Could you please let me know what should I do? Buy a new GPU is the only way? Thanks!
Yeah I don't think Triton supports RTX 2080 very well. Even then, you'd need the triton version mentioned in the file.
Thanks, I will install triton version in the file.
FlashAttention works for RTX 2080 (except backward pass for headdim > 64). This file just benchmarks different implementations (FlashAttention in CUDA, Pytorch, FlashAttention Triton).

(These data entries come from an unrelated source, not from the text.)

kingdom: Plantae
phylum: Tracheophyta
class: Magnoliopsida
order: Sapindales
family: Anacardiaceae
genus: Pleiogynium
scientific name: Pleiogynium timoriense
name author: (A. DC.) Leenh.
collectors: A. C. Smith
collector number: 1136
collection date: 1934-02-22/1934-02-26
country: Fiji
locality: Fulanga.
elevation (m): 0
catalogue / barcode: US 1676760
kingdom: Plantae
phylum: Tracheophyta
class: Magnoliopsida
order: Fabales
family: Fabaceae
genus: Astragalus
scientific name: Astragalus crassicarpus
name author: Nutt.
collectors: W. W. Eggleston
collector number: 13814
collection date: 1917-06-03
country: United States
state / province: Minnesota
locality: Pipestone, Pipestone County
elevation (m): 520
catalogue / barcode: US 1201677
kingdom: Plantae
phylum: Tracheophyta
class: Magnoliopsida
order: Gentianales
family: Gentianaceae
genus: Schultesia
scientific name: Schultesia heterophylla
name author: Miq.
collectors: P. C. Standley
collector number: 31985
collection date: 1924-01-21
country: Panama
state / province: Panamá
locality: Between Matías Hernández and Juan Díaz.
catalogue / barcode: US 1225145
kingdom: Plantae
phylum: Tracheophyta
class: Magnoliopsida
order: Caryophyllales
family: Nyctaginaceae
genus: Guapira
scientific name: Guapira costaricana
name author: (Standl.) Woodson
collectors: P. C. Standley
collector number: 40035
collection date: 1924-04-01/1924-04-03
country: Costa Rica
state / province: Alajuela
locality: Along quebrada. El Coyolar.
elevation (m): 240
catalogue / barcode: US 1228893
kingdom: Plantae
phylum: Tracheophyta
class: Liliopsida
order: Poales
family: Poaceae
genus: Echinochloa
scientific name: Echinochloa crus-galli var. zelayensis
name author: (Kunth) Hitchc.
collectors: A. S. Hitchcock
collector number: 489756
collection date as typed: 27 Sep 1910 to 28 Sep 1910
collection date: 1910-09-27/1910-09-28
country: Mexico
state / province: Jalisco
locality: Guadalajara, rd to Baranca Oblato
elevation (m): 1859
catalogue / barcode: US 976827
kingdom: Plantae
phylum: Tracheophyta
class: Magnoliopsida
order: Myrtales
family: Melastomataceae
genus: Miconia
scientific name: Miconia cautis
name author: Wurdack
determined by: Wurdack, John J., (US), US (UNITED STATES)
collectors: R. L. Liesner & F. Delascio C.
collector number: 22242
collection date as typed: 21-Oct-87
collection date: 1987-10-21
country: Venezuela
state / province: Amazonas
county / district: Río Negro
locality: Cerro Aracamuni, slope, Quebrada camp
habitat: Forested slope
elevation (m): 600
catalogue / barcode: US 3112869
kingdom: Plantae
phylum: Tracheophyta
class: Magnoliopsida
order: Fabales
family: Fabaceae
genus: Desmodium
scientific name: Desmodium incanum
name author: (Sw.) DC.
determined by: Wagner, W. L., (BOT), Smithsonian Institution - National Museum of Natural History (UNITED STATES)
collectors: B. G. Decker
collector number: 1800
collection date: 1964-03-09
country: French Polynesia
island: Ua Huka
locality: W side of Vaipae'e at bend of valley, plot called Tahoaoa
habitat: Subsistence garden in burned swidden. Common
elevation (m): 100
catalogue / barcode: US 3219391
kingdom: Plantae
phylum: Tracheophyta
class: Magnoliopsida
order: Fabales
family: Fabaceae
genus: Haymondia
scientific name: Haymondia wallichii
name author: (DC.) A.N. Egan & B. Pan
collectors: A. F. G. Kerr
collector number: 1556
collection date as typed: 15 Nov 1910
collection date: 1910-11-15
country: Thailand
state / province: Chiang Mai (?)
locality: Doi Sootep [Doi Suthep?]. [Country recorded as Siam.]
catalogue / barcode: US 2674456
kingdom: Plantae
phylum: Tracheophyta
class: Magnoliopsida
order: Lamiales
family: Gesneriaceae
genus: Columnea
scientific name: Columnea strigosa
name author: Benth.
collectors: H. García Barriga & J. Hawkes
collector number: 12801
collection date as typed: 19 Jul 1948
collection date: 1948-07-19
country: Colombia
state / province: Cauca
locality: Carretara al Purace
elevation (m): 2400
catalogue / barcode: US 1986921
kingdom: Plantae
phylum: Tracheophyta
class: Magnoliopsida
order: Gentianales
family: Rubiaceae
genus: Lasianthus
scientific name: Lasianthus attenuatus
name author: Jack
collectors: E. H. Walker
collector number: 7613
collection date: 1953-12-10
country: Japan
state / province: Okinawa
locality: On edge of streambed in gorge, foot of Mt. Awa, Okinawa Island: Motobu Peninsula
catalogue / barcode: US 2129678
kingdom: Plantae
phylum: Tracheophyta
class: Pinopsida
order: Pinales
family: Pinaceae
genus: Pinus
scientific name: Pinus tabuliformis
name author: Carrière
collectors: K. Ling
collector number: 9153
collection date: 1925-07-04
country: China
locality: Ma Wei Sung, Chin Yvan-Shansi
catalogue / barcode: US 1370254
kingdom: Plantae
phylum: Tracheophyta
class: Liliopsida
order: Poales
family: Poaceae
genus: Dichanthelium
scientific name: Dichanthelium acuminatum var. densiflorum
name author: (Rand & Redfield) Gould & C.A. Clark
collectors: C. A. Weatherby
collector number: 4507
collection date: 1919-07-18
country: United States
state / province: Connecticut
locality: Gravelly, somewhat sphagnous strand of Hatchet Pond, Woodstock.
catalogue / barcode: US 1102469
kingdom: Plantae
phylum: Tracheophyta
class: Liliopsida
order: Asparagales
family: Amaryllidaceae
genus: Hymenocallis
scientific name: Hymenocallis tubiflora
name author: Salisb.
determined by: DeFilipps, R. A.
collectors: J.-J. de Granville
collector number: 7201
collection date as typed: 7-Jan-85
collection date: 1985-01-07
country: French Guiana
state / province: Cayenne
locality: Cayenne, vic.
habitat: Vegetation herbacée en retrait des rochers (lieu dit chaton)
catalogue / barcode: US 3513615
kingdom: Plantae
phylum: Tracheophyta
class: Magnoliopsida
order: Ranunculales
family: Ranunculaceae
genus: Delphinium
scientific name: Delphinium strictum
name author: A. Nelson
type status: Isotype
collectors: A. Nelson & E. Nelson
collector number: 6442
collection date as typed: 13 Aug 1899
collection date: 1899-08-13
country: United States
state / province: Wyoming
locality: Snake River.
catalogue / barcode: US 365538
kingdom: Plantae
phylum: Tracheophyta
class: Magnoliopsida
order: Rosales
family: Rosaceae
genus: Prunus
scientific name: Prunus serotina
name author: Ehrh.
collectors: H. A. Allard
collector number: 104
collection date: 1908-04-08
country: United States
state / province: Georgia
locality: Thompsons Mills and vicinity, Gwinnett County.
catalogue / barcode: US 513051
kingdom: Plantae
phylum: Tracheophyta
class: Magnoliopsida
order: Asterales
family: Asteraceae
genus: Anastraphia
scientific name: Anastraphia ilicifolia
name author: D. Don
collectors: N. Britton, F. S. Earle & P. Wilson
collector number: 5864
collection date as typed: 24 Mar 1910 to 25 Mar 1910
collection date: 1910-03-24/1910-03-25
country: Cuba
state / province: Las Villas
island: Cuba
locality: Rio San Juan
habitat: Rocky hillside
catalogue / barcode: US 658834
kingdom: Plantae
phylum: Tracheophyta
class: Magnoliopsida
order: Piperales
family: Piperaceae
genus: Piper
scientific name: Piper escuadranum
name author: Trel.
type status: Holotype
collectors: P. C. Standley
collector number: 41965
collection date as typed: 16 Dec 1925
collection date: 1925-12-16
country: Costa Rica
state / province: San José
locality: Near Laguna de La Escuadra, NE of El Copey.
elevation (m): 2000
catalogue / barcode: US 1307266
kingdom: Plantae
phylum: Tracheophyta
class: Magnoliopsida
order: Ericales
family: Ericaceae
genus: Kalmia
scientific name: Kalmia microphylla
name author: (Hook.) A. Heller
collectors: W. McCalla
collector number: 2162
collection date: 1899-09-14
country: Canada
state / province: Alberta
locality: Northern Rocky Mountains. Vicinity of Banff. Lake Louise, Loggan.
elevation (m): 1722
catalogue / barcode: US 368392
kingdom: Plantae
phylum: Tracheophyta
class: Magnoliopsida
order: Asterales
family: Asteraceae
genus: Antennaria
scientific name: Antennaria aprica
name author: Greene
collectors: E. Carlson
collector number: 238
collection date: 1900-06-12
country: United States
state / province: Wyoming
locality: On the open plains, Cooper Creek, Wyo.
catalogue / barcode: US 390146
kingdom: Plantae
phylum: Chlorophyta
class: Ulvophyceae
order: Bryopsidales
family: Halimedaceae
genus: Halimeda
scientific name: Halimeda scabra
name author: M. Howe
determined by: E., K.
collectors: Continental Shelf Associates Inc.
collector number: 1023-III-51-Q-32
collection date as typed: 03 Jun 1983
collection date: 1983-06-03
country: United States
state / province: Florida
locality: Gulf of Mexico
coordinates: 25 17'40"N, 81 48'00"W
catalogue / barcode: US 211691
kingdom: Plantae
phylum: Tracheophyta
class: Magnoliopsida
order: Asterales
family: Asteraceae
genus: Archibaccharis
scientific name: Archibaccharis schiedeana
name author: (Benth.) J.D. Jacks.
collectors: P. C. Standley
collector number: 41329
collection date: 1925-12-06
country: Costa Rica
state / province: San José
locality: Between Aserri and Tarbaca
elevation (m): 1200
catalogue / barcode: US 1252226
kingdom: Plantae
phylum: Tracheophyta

Used Nvidia docker PyTorch Release 22.04 python 3.8.13 torch 1.12.0a0+bd13bc6' flash-attn 1.0.7 triton 2.0.0 GPU : NVIDIA GeForce RTX 2080 Ti cuda 11.4
command python benchmarks/benchmark_causal.py
FlashAttention - Forward pass Traceback (most recent call last): File "benchmarks/benchmark_causal.py", line 91, in benchmark_all(flash_attn_unpadded_qkvpacked_func, rearrange(qkv, 'b s ... -> (b s) ...'), File "/opt/conda/lib/python3.8/site-packages/flash_attn/utils/benchmark.py", line 89, in benchmark_all benchmark_forward(fn, inputs, repeats=repeats, desc=desc, verbose=verbose, File "/opt/conda/lib/python3.8/site-packages/flash_attn/utils/benchmark.py", line 17, in benchmark_forward fn_amp(inputs, *kwinputs) File "/opt/conda/lib/python3.8/site-packages/flash_attn/utils/benchmark.py", line 15, in fn_amp fn(inputs, *kwinputs) File "/opt/conda/lib/python3.8/site-packages/flash_attn/flash_attn_interface.py", line 256, in flash_attn_unpadded_qkvpacked_func return FlashAttnQKVPackedFunc.apply(qkv, cu_seqlens, max_seqlen, dropout_p, softmax_scale, File "/opt/conda/lib/python3.8/site-packages/flash_attn/flash_attn_interface.py", line 58, in forward out, softmax_lse, rng_state, S_dmask = _flash_attn_forward( File "/opt/conda/lib/python3.8/site-packages/flash_attn/flash_attn_interface.py", line 21, in _flash_attn_forward softmax_lse, rng_state, rest = flash_attn_cuda.fwd( RuntimeError: Expected q_dtype == torch::kFloat16 || ((is_sm8x || is_sm90) && q_dtype == torch::kBFloat16) to be true, but got false. (Could this error message be improved? If so, please report an enhancement request to PyTorch.)
Could you please help ?